EXTRAIT ▸
====================
Algérie : Le rond-point

par El Yazid Dib

L’on ne tourne pas en rond pour rien. L’on cherche l’issue, le bon chemin, la bonne destination. Cependant les indications sont nombreuses, le plus souvent pernicieuses. Chacun exhibe sa carte, sa propre géographie. Sa feuille de route. Et si l’on remettait tout ça à une consultation générale ?

Tous au nom de la liberté disent des choses au moment où les autres au nom de cette même liberté disent le contraire. L’on se réunit là pour vilipender ceux qui se réunissent ailleurs. Le ridicule c’est que ce beau monde ne cache pas son ardeur déclarative d’aimer son prochain, de respecter son avis tout en lui déniant le droit de dire ce qui lui parait bienveillant. En fait la pensée unique rode toujours dans la tête de ceux qui vantent les vertus de la démocratie.
====================
DONNÉES FOURNIES ▸

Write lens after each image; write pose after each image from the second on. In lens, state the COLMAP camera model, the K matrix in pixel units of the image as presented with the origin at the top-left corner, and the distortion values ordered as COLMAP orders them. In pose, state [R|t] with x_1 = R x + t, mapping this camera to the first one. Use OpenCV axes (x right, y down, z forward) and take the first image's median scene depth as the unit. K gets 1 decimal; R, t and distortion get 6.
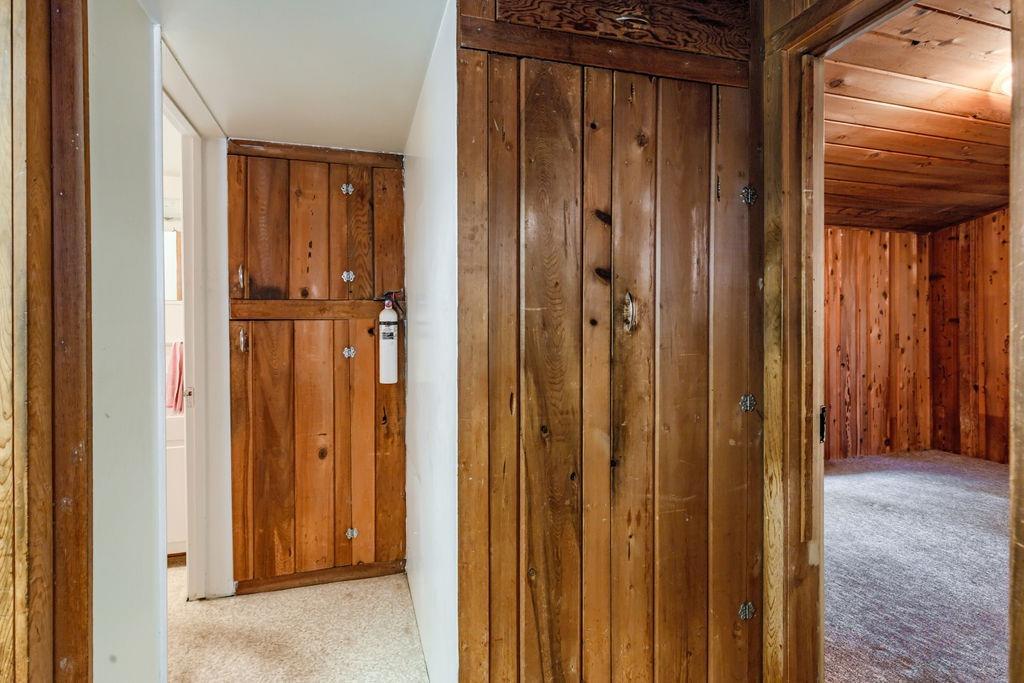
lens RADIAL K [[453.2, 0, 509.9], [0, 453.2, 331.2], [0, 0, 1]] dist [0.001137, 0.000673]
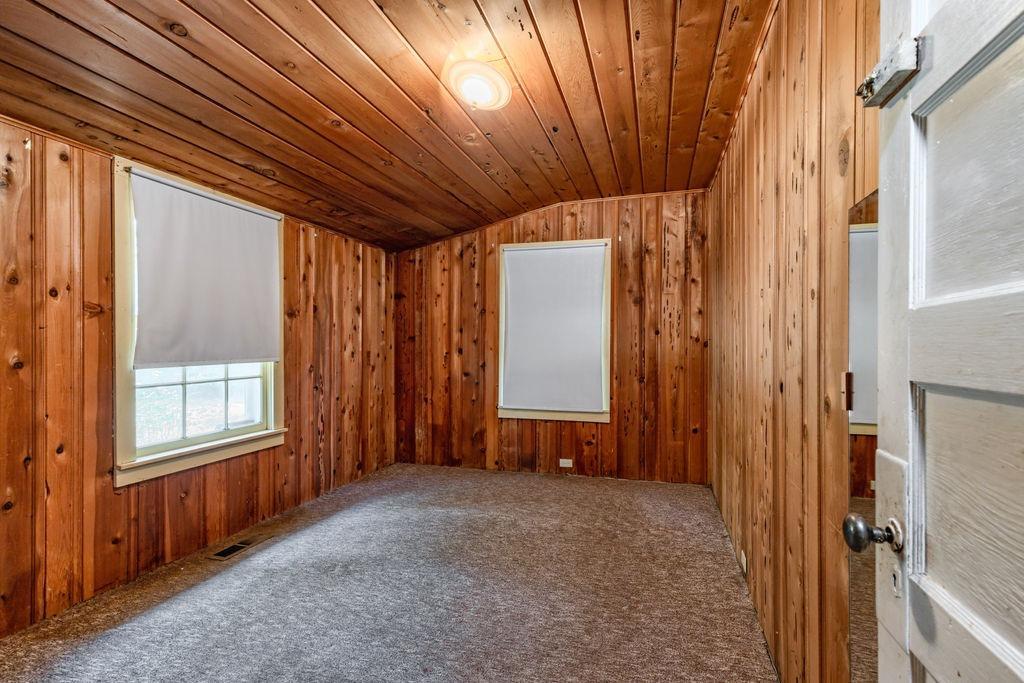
====================
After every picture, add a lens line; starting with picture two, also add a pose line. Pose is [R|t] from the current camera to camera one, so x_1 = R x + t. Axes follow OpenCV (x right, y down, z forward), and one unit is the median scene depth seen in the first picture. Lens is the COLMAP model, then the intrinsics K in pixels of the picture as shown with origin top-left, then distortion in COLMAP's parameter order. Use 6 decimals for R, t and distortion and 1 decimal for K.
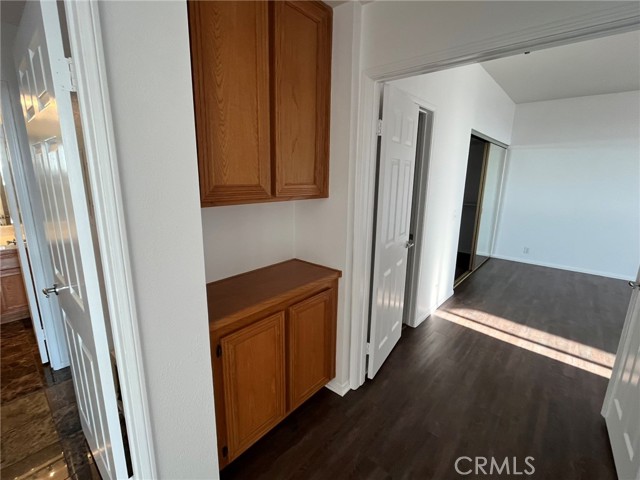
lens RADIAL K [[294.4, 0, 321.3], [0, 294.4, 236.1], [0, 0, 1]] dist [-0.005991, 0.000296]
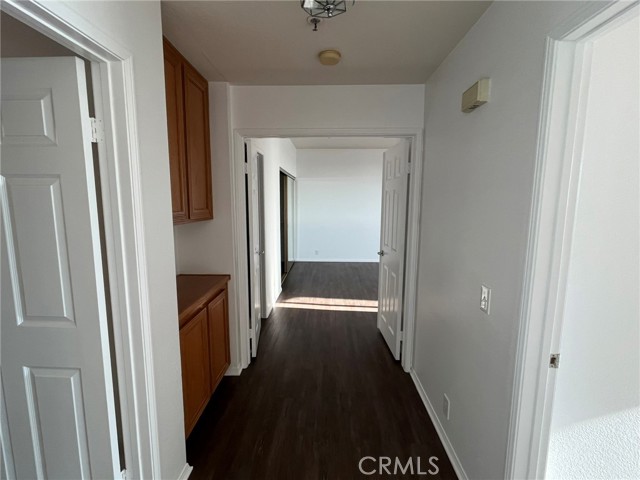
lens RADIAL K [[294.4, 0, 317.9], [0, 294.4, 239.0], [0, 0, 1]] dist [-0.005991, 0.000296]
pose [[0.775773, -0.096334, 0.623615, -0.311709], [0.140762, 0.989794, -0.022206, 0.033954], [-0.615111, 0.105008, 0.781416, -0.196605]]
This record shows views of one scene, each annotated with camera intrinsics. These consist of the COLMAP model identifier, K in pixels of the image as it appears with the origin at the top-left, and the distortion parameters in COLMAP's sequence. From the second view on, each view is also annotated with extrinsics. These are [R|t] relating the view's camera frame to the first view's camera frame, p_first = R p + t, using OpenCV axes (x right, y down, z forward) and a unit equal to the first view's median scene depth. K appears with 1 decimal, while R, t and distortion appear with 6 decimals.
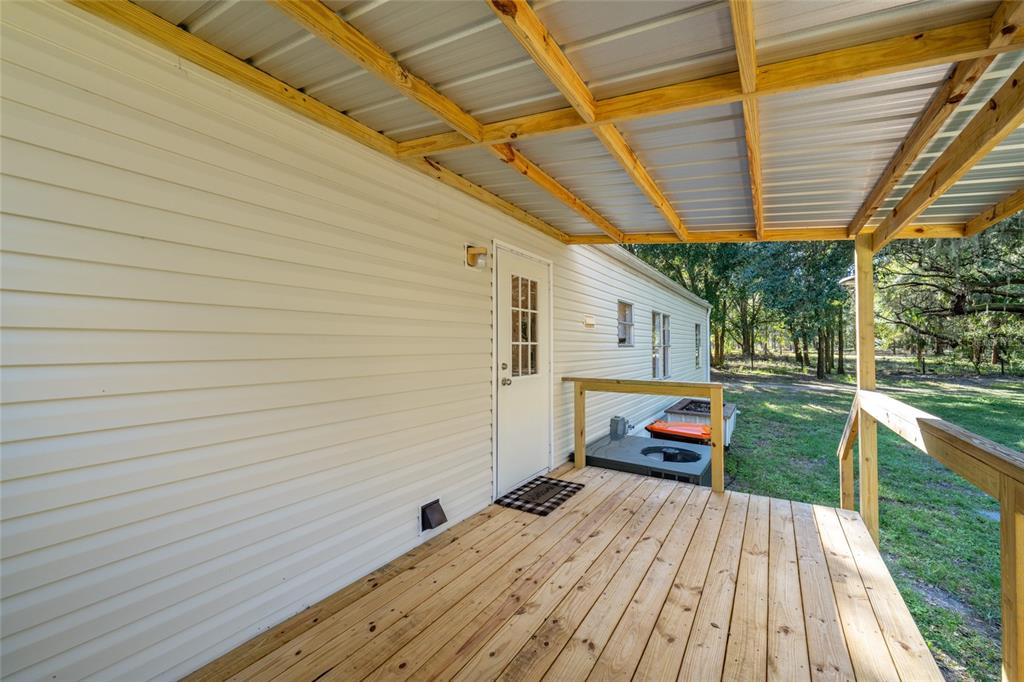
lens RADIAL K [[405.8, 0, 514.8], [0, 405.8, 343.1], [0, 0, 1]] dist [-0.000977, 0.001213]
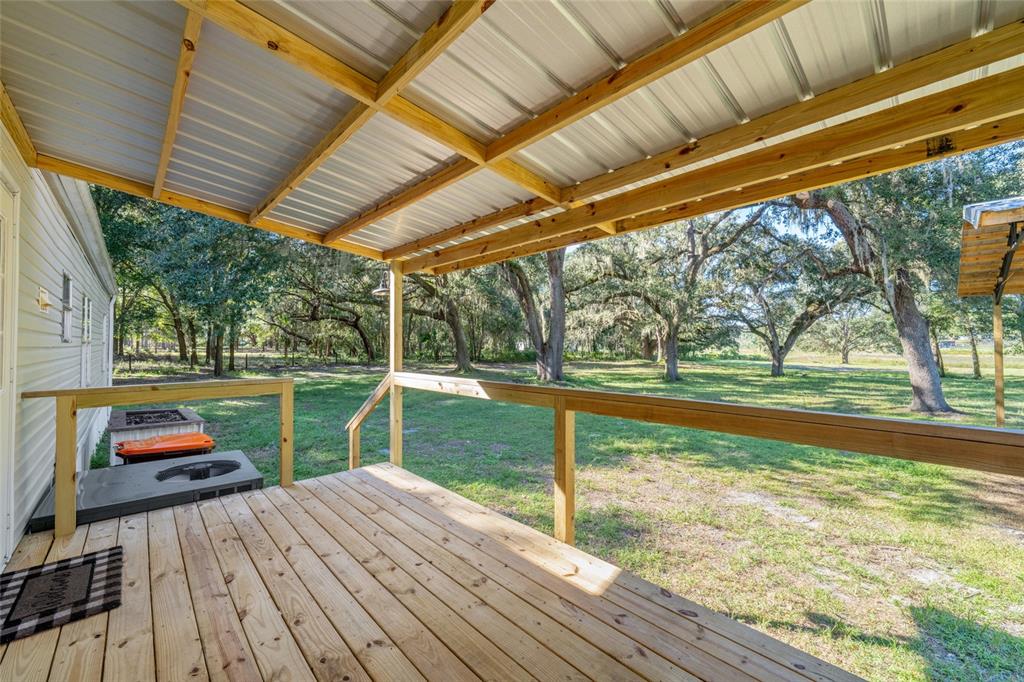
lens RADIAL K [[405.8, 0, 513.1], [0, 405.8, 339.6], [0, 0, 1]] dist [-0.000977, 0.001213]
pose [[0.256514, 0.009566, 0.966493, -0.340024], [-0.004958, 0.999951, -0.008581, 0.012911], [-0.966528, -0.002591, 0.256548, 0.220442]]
====================
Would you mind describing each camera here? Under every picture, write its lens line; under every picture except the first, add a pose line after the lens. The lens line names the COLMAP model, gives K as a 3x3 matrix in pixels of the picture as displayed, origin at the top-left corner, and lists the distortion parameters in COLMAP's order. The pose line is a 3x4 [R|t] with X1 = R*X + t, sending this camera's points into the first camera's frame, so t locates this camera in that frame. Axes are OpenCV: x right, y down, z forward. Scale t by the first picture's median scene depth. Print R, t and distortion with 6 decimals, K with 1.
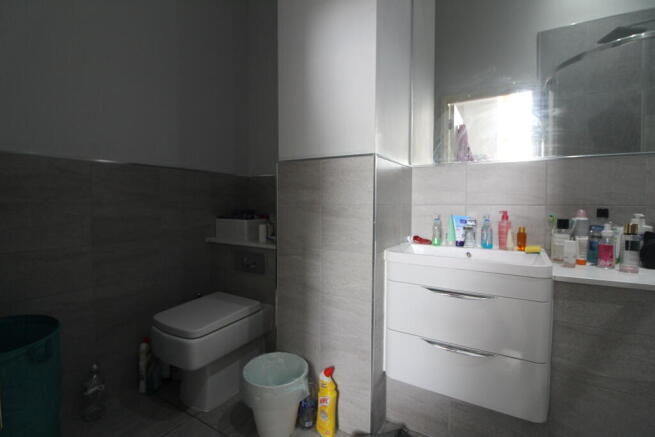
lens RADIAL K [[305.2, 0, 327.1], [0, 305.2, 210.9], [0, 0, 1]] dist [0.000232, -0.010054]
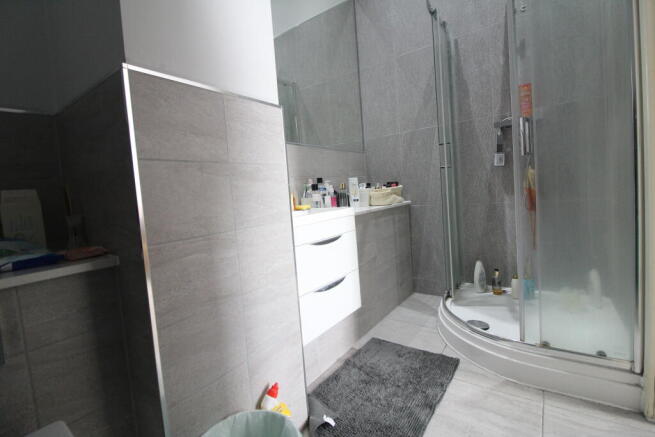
====================
ACTIVITÉ ▸
Indiquez, d'après l'extrait, dans quelle tête rôde toujours la pensée unique.

SOLUTION ▸
Dans la tête de ceux qui vantent les vertus de la démocratie.